**TASK DESCRIPTION**
Repeat every line of the entries below word for word, leaving out the pictures.

───── PROVIDED ENTRIES ─────

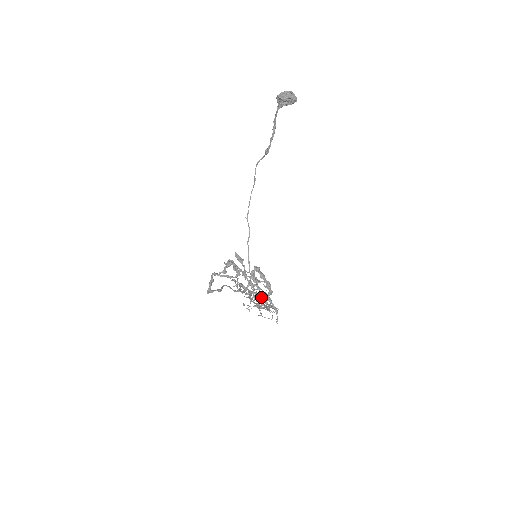
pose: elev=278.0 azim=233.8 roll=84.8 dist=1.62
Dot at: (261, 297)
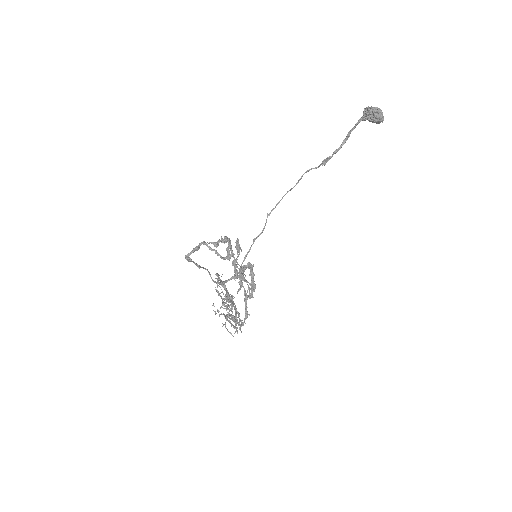
Dot at: (235, 308)
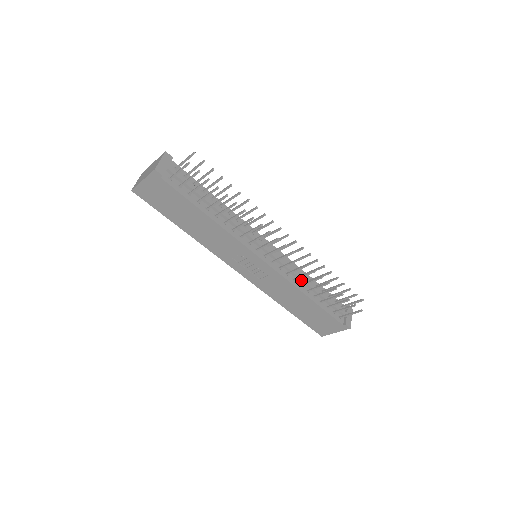
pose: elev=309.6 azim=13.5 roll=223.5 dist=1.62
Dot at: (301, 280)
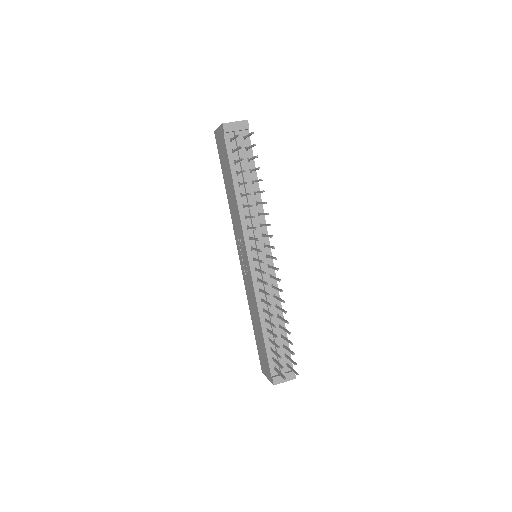
Dot at: (268, 306)
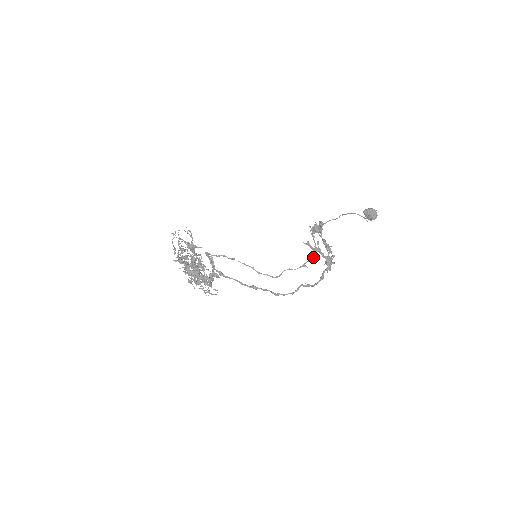
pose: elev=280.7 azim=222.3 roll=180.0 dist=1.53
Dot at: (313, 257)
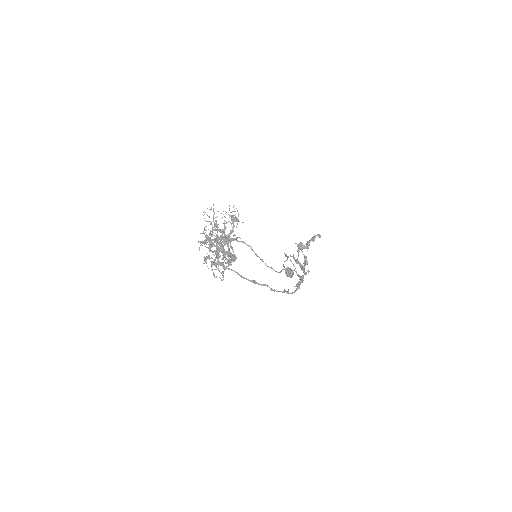
Dot at: occluded
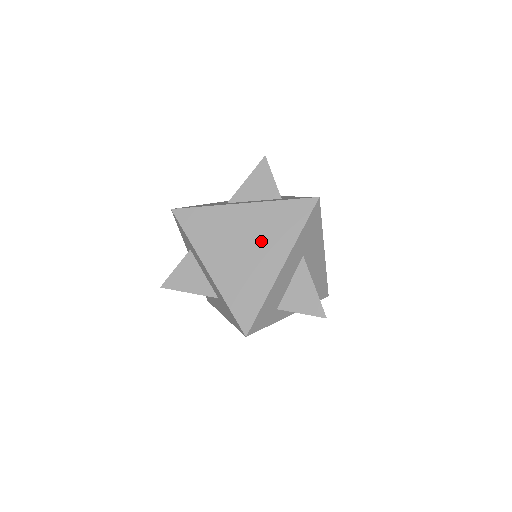
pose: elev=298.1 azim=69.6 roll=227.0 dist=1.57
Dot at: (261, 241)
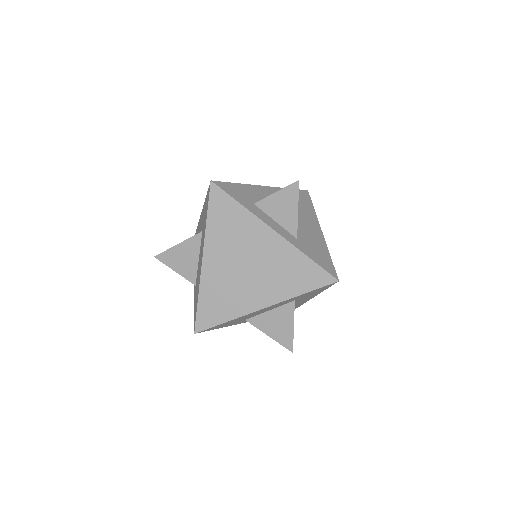
Dot at: occluded
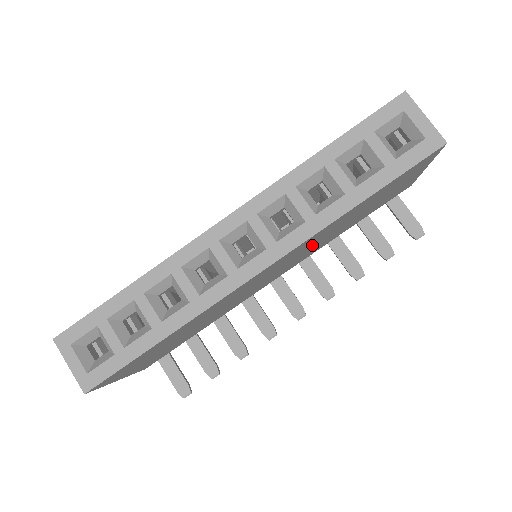
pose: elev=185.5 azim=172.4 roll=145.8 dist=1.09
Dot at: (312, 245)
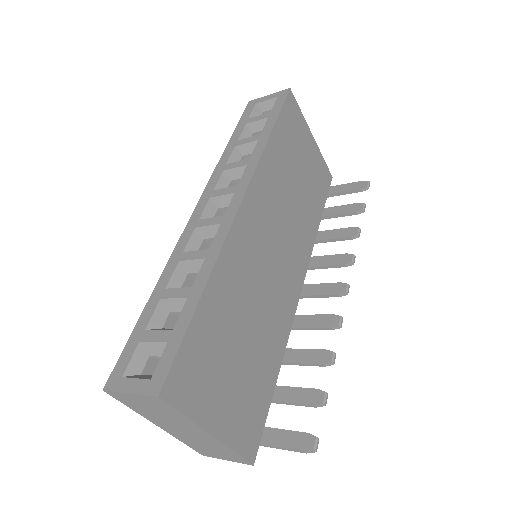
Dot at: (283, 208)
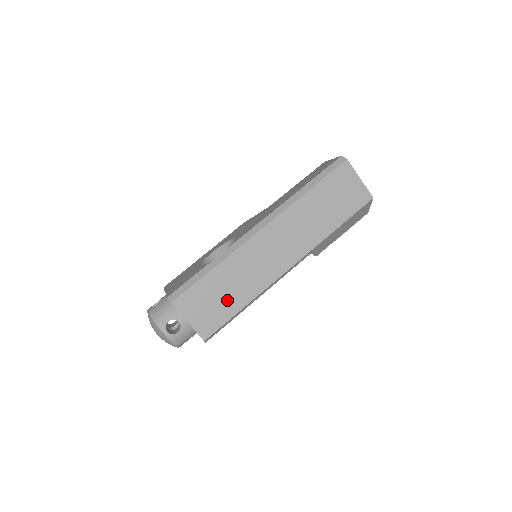
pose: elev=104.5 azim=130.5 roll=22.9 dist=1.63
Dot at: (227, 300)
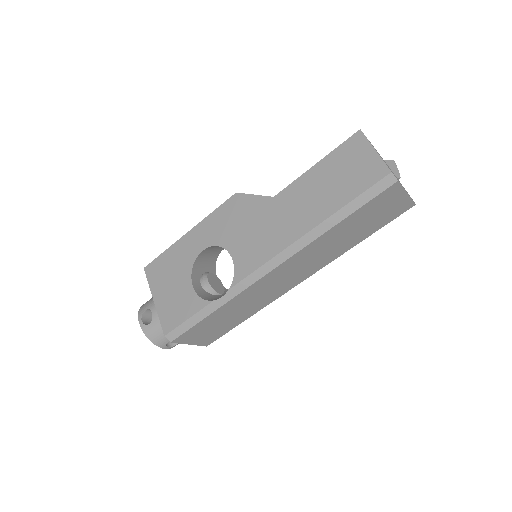
Dot at: (229, 322)
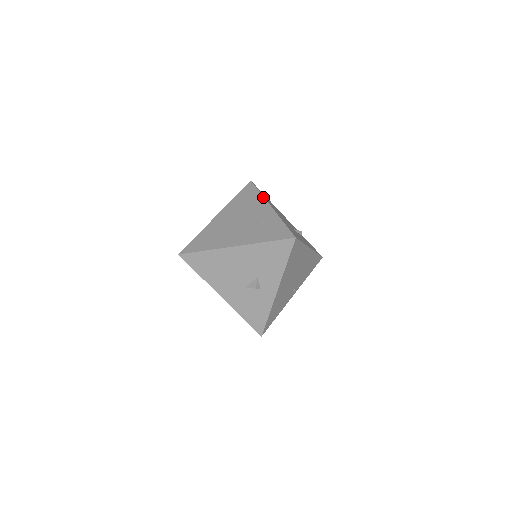
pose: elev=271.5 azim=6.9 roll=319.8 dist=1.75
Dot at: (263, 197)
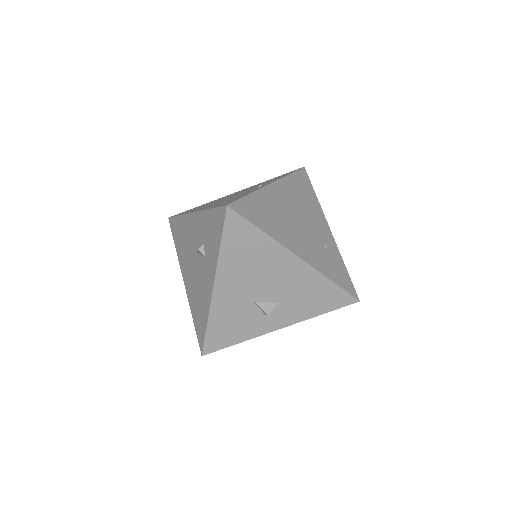
Dot at: occluded
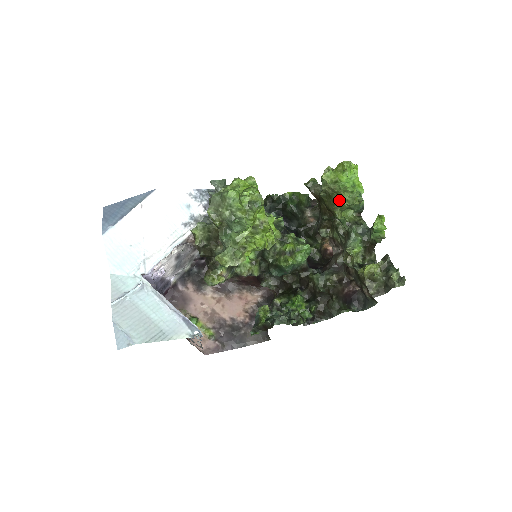
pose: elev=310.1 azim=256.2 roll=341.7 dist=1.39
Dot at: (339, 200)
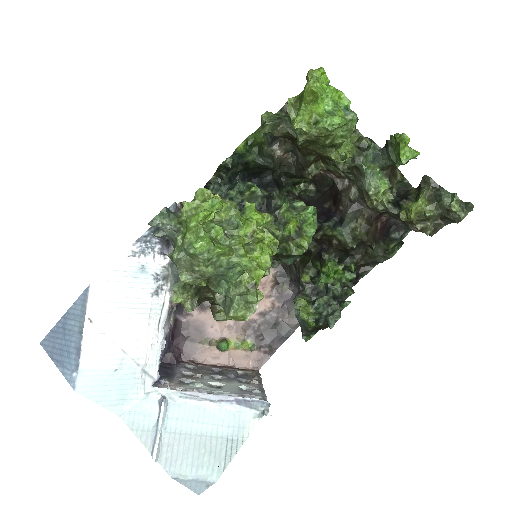
Dot at: (331, 142)
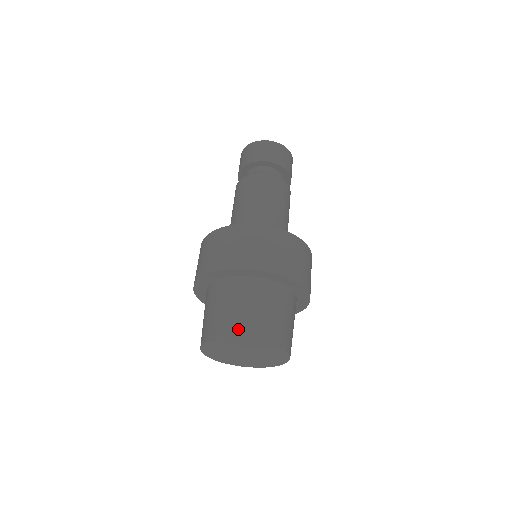
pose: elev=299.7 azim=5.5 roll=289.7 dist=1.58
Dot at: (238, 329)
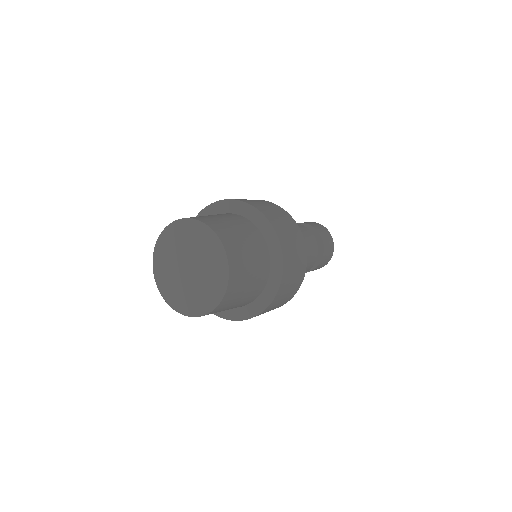
Dot at: occluded
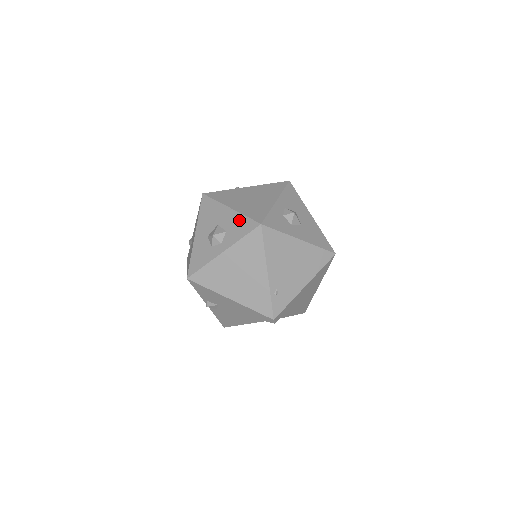
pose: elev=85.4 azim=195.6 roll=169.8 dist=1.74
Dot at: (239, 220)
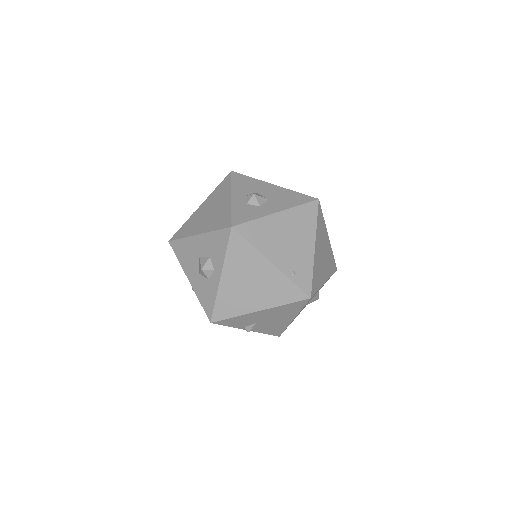
Dot at: (212, 239)
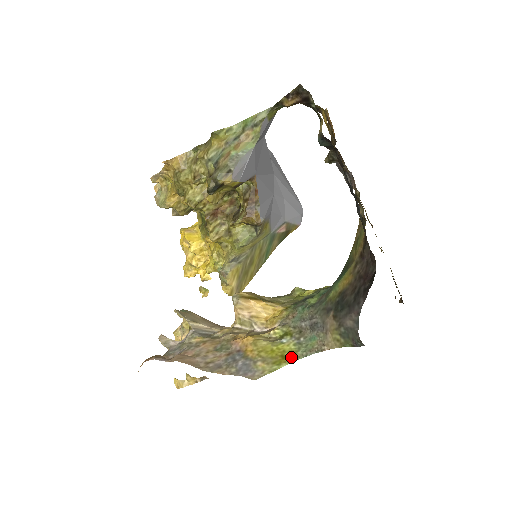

─────

**EXERCISE OUTPUT**
pose: elev=278.0 azim=233.8 roll=84.8 dist=1.62
Dot at: (261, 297)
Dot at: (235, 308)
pose: elev=309.6 azim=13.5 roll=223.5 dist=1.62
Dot at: (301, 280)
Dot at: (268, 306)
pose: elev=280.7 azim=222.3 roll=180.0 dist=1.53
Dot at: (313, 257)
Dot at: occluded
pose: elev=298.1 azim=69.6 roll=227.0 dist=1.57
Dot at: (261, 241)
Dot at: occluded
pose: elev=185.5 azim=172.4 roll=145.8 dist=1.09
Dot at: (312, 245)
Dot at: (283, 208)
pose: elev=104.5 azim=130.5 roll=22.9 dist=1.63
Dot at: (227, 300)
Dot at: (229, 322)
pose: elev=271.5 azim=6.9 roll=319.8 dist=1.75
Dot at: (263, 197)
Dot at: occluded
pose: elev=310.1 azim=256.2 roll=341.7 dist=1.39
Dot at: (339, 200)
Dot at: (331, 142)
pose: elev=299.7 azim=5.5 roll=289.7 dist=1.58
Dot at: (238, 329)
Dot at: occluded
pose: elev=85.4 azim=195.6 roll=169.8 dist=1.74
Dot at: (239, 220)
Dot at: (212, 239)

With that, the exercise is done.